Stored data entries:
########################################
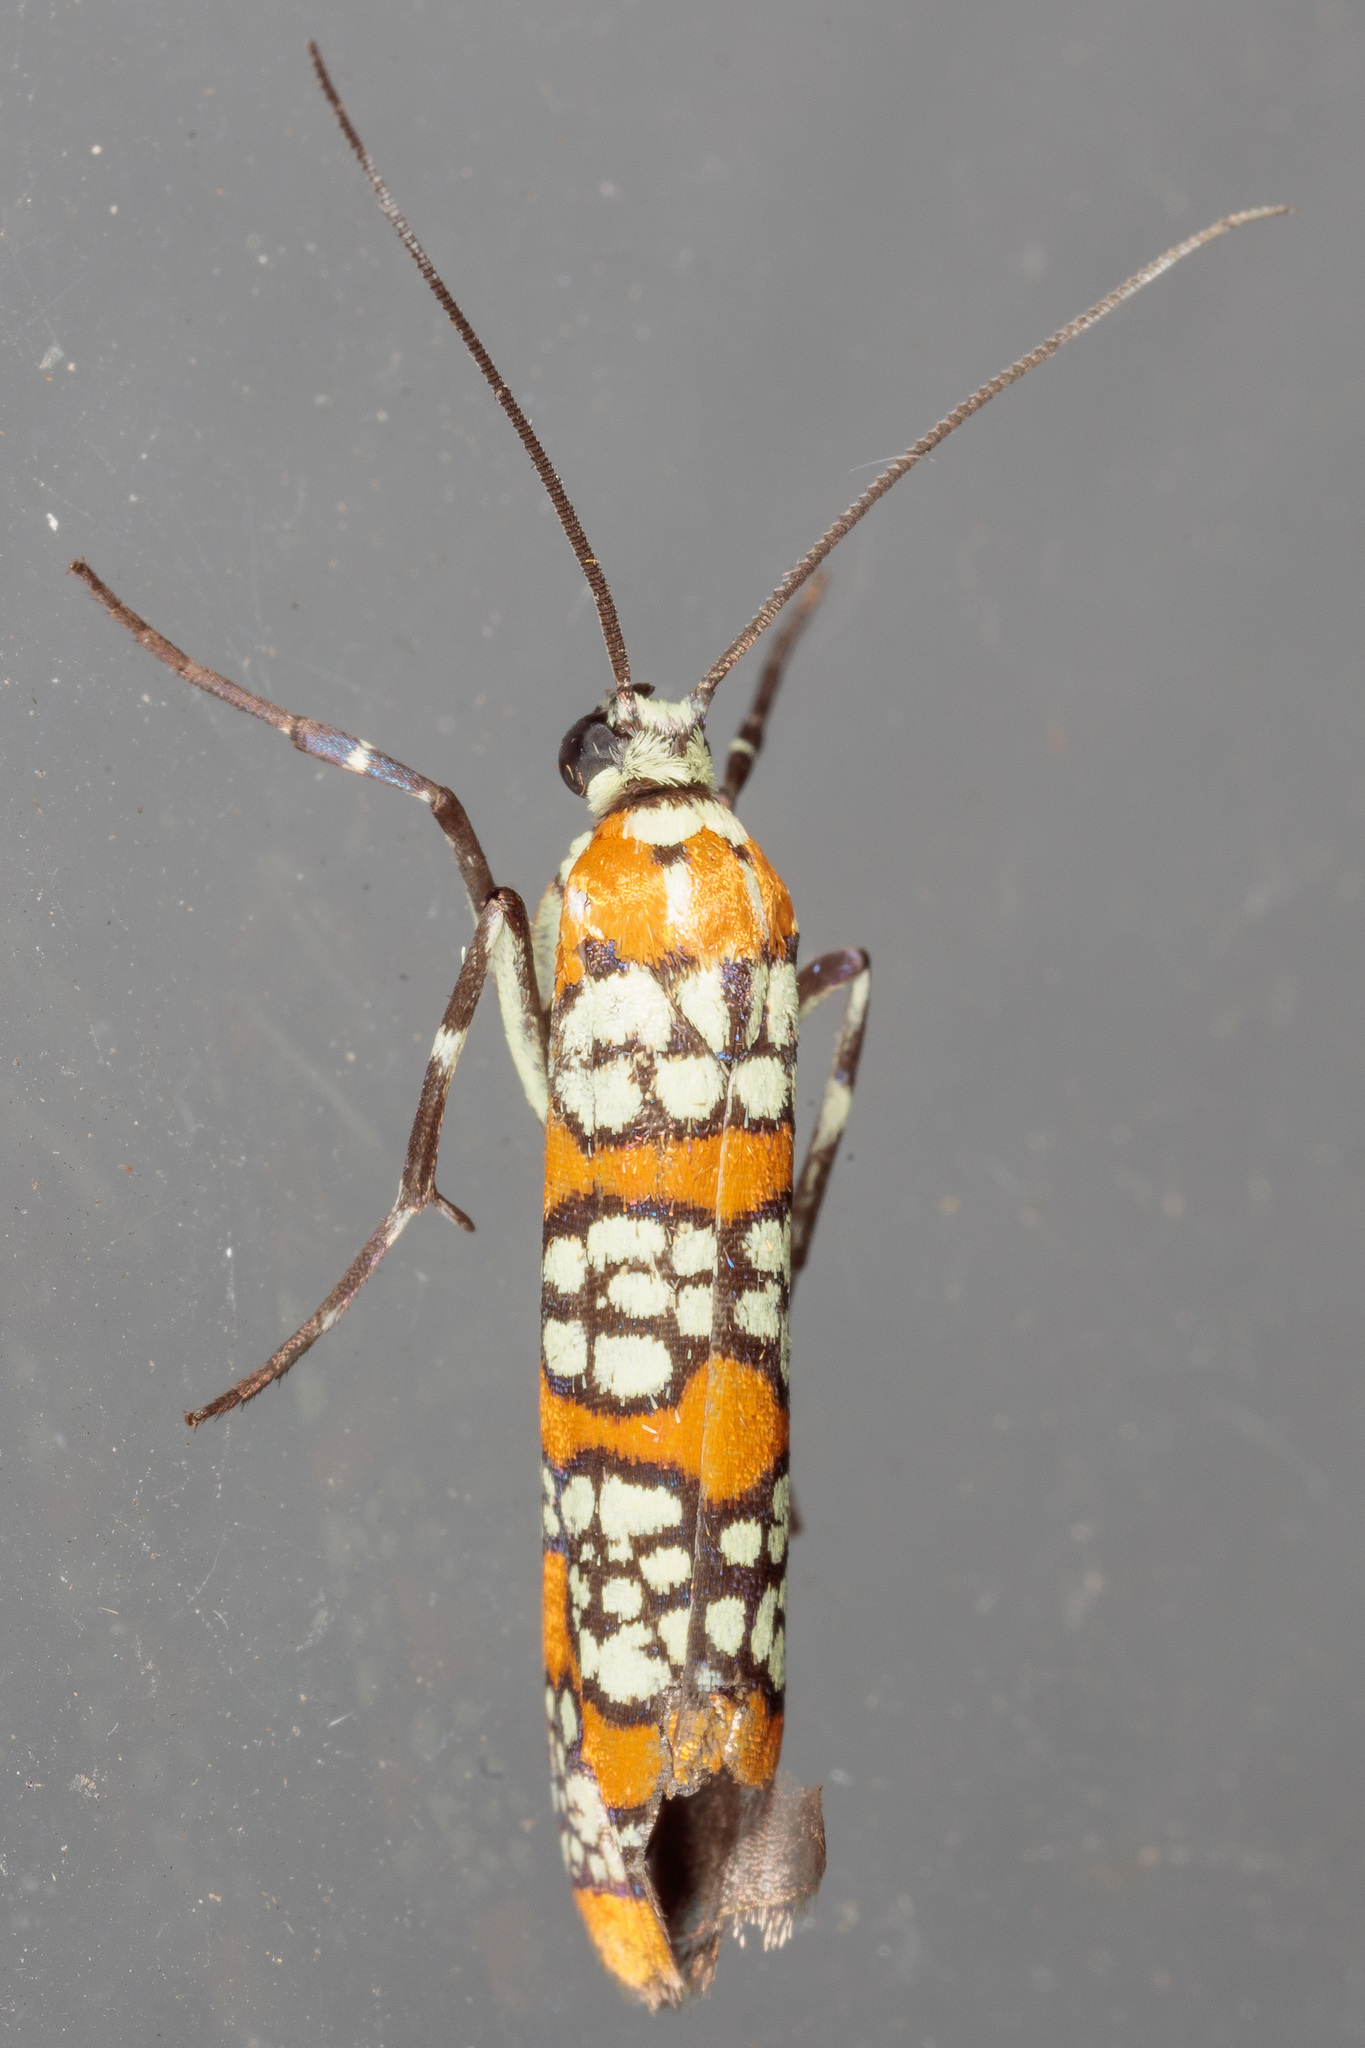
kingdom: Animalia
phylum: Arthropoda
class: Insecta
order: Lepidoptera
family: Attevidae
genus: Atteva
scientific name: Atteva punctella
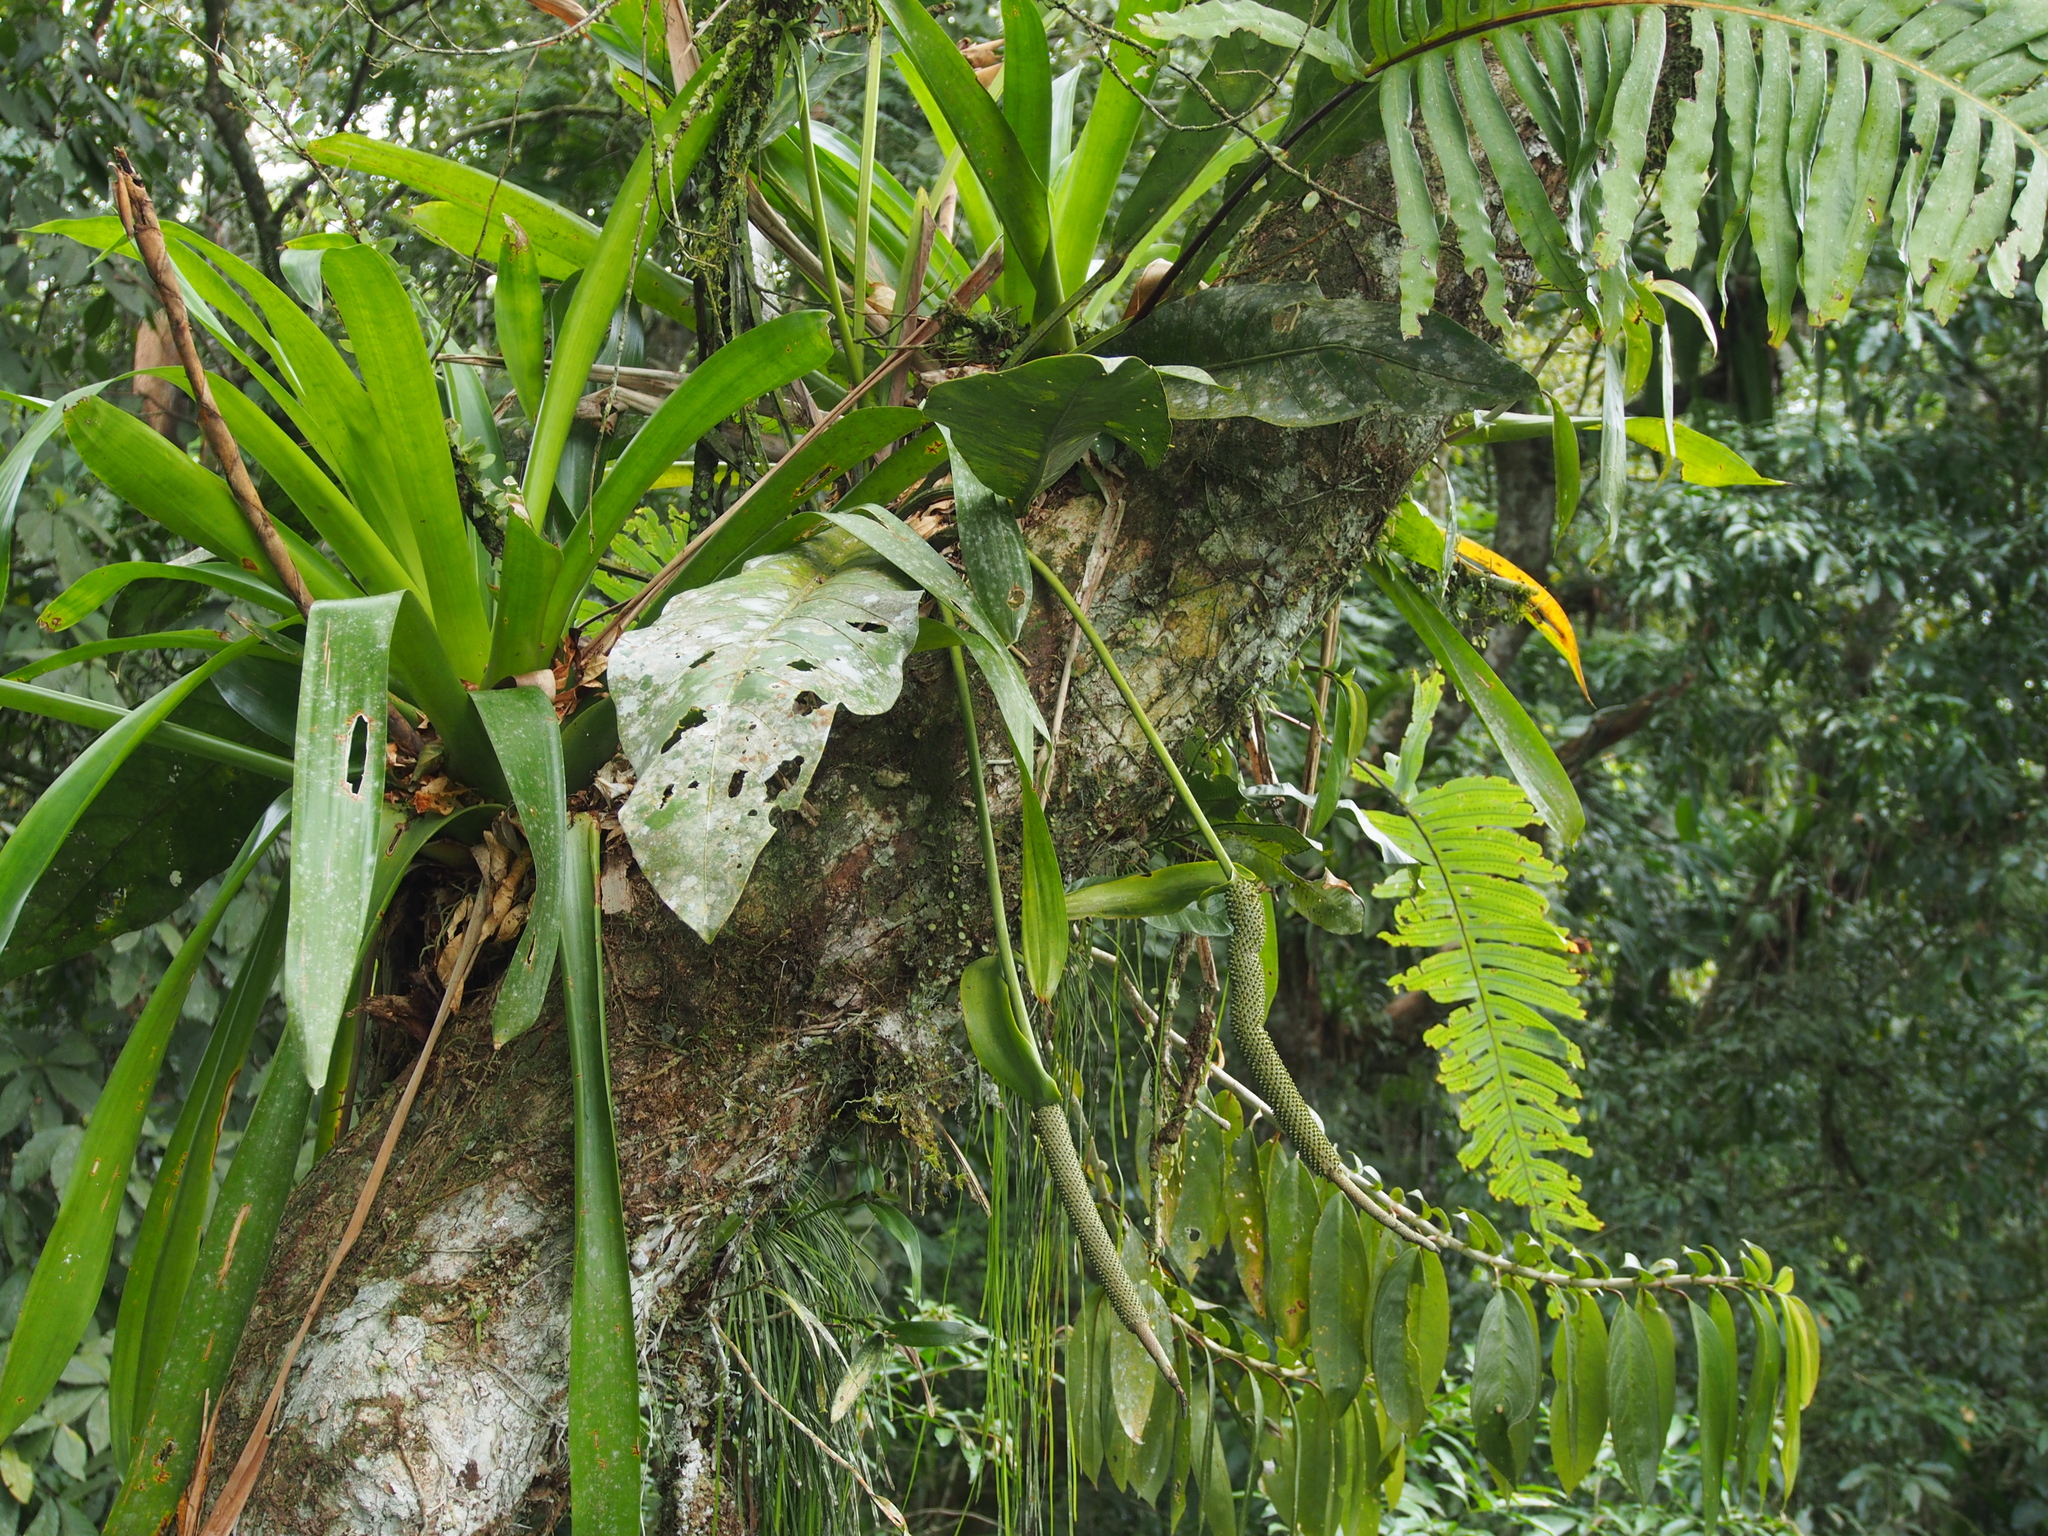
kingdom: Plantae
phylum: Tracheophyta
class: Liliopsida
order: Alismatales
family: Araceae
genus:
########################################
_Aim_
From the line containing "class: Insecta" through the end of the records, rewrite the lines with "genus" changed to "generic name" and everything else kept the same. Omit the pictures.

_In response_
class: Insecta
order: Lepidoptera
family: Attevidae
generic name: Atteva
scientific name: Atteva punctella
kingdom: Plantae
phylum: Tracheophyta
class: Liliopsida
order: Alismatales
family: Araceae
generic name:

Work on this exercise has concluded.